Le Bal des Emplumées

2 minutes de lecture

Nous n’étions pas amies mais de ces relations

Authentiques car nourries d’une sincère affection.

Du moins je le croyais au regard des moments

Que nous avons partagés huit années durant.

Une quasi décennie de rires et de larmes,

Et même de confessions, quand l’exercice, de l’âme,

Livrait le plus profond, bien au-delà les mots,

Et que nos émotions guidaient notre stylo,

Nous révélant fragiles, livrant des choses intimes,

Chacune dans son style, en prose ou bien en rimes :

L'écriture met à jour ces blessures que l'on scelle.

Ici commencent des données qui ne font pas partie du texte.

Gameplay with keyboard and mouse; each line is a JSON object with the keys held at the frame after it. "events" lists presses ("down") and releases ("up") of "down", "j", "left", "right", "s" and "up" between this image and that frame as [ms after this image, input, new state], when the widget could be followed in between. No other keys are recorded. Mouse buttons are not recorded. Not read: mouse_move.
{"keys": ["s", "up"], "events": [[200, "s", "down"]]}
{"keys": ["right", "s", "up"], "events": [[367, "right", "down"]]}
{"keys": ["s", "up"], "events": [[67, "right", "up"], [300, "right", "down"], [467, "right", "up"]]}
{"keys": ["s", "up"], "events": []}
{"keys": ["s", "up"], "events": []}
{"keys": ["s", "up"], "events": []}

Au fil des ateliers, de consonne en voyelle,

Les mots comme l’émoi recevant bienveillance

Le groupe se souda et l’on vit l’émergence

D’une vraie appétence à toutes nous retrouver

Parfois même sans écrire, juste pour papoter.

Aussi je m’attendais à vous voir concernées

Par l'annonce du covid qui mon fils affectait

Me causant grand souci car il souffrait d'un asthme

Qui laissait redouter que les effets du miasme

Ne l'amènent dans un lit où bien que trentenaire

Il faudrait une machine pour lui donner de l'air.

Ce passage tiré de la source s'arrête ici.